Integra

Inicio esses anos 20 emprestando um pensamento do querido amigo Fernando Meligeni: o êxito não está em vencer sempre, mas em não se render nunca. Parece uma boa assertiva para nortear tempos que exigem esperança.

Começo é aquele momento que tem tudo para dar certo se o passado for compreendido com certa ternura. Sobre o que passou não há muito o que fazer, a não ser avaliar, refletir, transformar e, por que não, perdoar. Se do passado vierem os rancores, os temores, as mágoas, arrisco a dizer que o futuro não promete bons augúrios. 

Na vida, e no esporte, a busca por objetivos parece ser a força que nos mobiliza a sair da cama todos os dias. O que parece estar meio confuso na atualidade são os limites dessa busca e o preço a ser pago. Render-se não significa desistir. Representa apenas uma mudança de estratégia. Isso mesmo, há momentos em que é preciso dar um cavalo de pau e mudar a direção das coisas antes que o fim chegue precocemente.

Nesse final de ano li com atenção as entrevistas com o prefeito Bruno Covas e com o jornalista Gilberto Dimenstein, ambos diagnosticados com câncer, ambos ressignificando a vida. Isso porque a doença faz o fim deixar de ser uma abstração para ganhar uma concretude desconhecida despertando a necessidade de viver o real presente. O canto do sabiá, a solidariedade dos desconhecidos, o barulho e o cheiro da chuva deixam de ser eventos banais para ser sensibilidade, pura humanidade. O tempo é precioso demais para ser perdido com banalidades, ou com a intolerância, que consomem uma energia preciosa para quem efetivamente deseja viver.

Susan Sontag, depois de ser surpreendida com o diagnóstico de câncer, escreveu “A doença como metáfora”. Nessa obra discutiu como as doenças são cercadas por discursos que fazemo enfermo crer em um desenlace fatal. Contrapondo essa perspectiva Sontag aponta a necessidade da resistir, muito emborNem a refute a ideia de uma batalha contra alguma coisa. Afirmava que a força da resistência não se dá apenas contra a doença em si, mas, principalmente a um discurso socialmente construído, que leva o doente a crer que o diagnóstico é também uma sentença de morte. 

O esporte oferece lições que todos, mais ou menos habilidosos, deveriam aprender. Não se ganha sempre, mesmo depois de liderar uma prova até alguns poucos centímetros da linha de chegada. O imponderável predomina e o jogo só acaba quando termina, como afirmava Abelardo Barbosa, o Chacrinha. 

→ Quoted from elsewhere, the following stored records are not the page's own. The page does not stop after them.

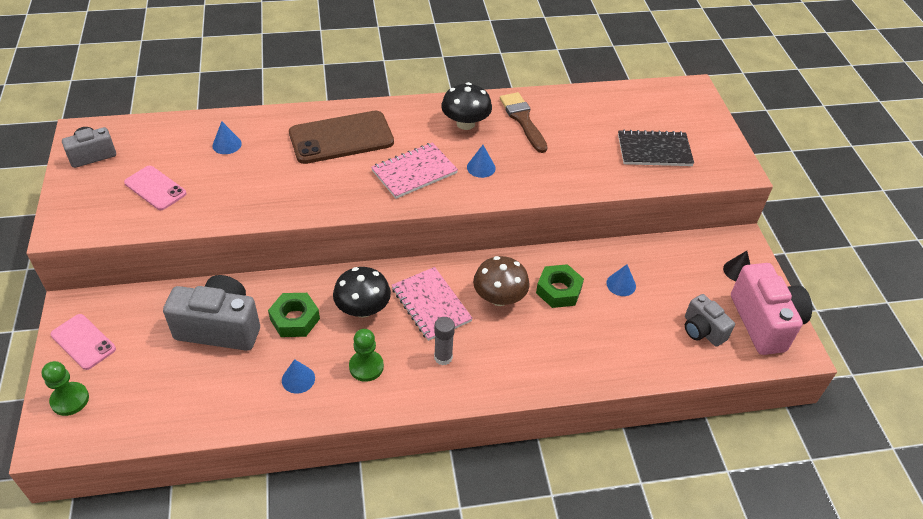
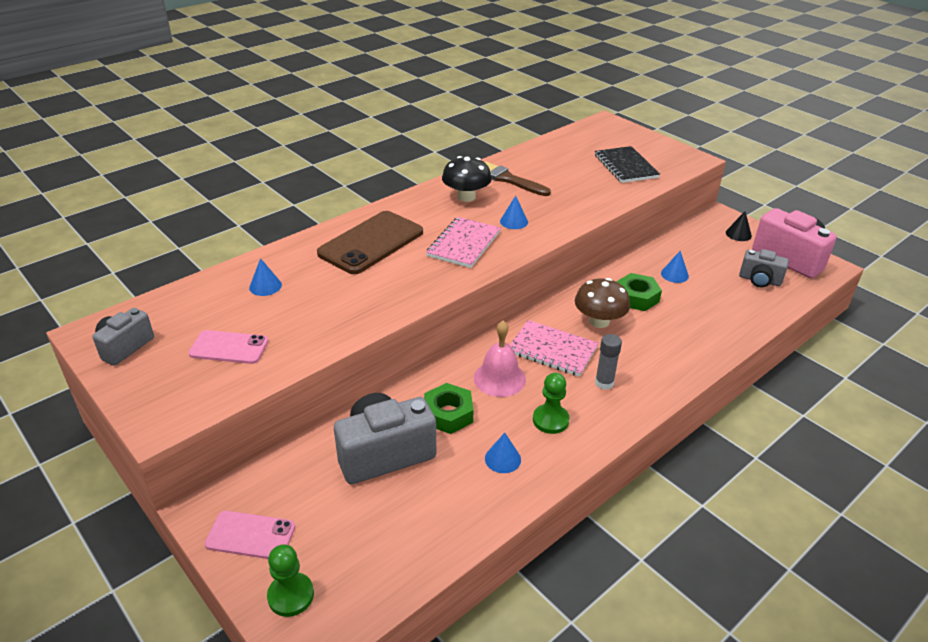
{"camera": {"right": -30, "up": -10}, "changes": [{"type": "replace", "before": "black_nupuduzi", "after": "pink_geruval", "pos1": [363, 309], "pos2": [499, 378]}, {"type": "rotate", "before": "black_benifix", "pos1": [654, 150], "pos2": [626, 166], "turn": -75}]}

A São Silvestre de 2019 é a metáfora perfeita sobre a determinação do não se render jamais. Atletas maravilhosos, uma prova perfeita, com a liderança se alternando entre Jacob Kiplimo, de Uganda e Kibiwott Kandie, do Quênia. O resultado parecia determinado já no final da tão temida subida da Brigadeiro com o jovem ugandense à frente. A preocupação em manter contato visual com o adversário era evidente até que a chegada ficou visível com a entrada na avenida Paulista. A perspectiva do fim tem mesmo esse efeito inebriante, mas não para os experientes. Experimentar a vitória em situações dadas como perdidas ensina muito. E parece que Kandie aprendeu essa lição em algum momento de sua carreira. Seguiu de perto Kiplimo que deixou de olhar para trás hipnotizado com a linha que se achegava. O sprint final do queniano o levou à vitória e ao recorde da prova com 42min59s. Seu adversário ugandense fez o tempo de 43min00s, provando que o tempo é verdadeiramente uma abstração, mas não para o esporte.